:: PROBLEM TO SOLVE ::
Rewrite every line of text in the data below as a JSON list of strings, one string per line and with blank lines left out.

:: TASK INPUT

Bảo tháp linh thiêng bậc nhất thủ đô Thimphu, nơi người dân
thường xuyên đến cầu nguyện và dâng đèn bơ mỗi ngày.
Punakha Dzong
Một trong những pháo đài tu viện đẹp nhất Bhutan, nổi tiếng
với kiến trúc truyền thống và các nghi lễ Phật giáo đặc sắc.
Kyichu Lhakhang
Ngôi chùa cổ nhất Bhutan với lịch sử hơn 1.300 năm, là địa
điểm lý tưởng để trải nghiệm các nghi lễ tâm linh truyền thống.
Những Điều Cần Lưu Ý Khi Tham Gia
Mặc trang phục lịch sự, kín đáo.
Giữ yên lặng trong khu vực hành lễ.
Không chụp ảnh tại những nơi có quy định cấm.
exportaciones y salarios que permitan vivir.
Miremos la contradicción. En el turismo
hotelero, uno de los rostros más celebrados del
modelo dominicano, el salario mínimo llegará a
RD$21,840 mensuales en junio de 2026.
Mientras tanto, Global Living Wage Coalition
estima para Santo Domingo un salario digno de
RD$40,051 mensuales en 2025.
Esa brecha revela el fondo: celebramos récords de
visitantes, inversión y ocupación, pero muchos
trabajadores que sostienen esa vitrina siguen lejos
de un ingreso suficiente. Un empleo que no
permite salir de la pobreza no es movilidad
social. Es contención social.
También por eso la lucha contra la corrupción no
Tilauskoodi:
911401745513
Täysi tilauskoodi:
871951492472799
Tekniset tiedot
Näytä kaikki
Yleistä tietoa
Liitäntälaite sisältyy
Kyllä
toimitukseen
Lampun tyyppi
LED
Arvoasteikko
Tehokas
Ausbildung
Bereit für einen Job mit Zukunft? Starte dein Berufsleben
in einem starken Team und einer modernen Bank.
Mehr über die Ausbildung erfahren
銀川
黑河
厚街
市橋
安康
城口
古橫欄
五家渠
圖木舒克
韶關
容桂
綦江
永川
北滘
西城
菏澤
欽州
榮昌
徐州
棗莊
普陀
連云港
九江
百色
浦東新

::::

:: SOLUTION FOR THIS PROBLEM ::
[
  "Bảo tháp linh thiêng bậc nhất thủ đô Thimphu, nơi người dân",
  "thường xuyên đến cầu nguyện và dâng đèn bơ mỗi ngày.",
  "Punakha Dzong",
  "Một trong những pháo đài tu viện đẹp nhất Bhutan, nổi tiếng",
  "với kiến trúc truyền thống và các nghi lễ Phật giáo đặc sắc.",
  "Kyichu Lhakhang",
  "Ngôi chùa cổ nhất Bhutan với lịch sử hơn 1.300 năm, là địa",
  "điểm lý tưởng để trải nghiệm các nghi lễ tâm linh truyền thống.",
  "Những Điều Cần Lưu Ý Khi Tham Gia",
  "Mặc trang phục lịch sự, kín đáo.",
  "Giữ yên lặng trong khu vực hành lễ.",
  "Không chụp ảnh tại những nơi có quy định cấm.",
  "exportaciones y salarios que permitan vivir.",
  "Miremos la contradicción. En el turismo",
  "hotelero, uno de los rostros más celebrados del",
  "modelo dominicano, el salario mínimo llegará a",
  "RD$21,840 mensuales en junio de 2026.",
  "Mientras tanto, Global Living Wage Coalition",
  "estima para Santo Domingo un salario digno de",
  "RD$40,051 mensuales en 2025.",
  "Esa brecha revela el fondo: celebramos récords de",
  "visitantes, inversión y ocupación, pero muchos",
  "trabajadores que sostienen esa vitrina siguen lejos",
  "de un ingreso suficiente. Un empleo que no",
  "permite salir de la pobreza no es movilidad",
  "social. Es contención social.",
  "También por eso la lucha contra la corrupción no",
  "Tilauskoodi:",
  "911401745513",
  "Täysi tilauskoodi:",
  "871951492472799",
  "Tekniset tiedot",
  "Näytä kaikki",
  "Yleistä tietoa",
  "Liitäntälaite sisältyy",
  "Kyllä",
  "toimitukseen",
  "Lampun tyyppi",
  "LED",
  "Arvoasteikko",
  "Tehokas",
  "Ausbildung",
  "Bereit für einen Job mit Zukunft? Starte dein Berufsleben",
  "in einem starken Team und einer modernen Bank.",
  "Mehr über die Ausbildung erfahren",
  "銀川",
  "黑河",
  "厚街",
  "市橋",
  "安康",
  "城口",
  "古橫欄",
  "五家渠",
  "圖木舒克",
  "韶關",
  "容桂",
  "綦江",
  "永川",
  "北滘",
  "西城",
  "菏澤",
  "欽州",
  "榮昌",
  "徐州",
  "棗莊",
  "普陀",
  "連云港",
  "九江",
  "百色",
  "浦東新"
]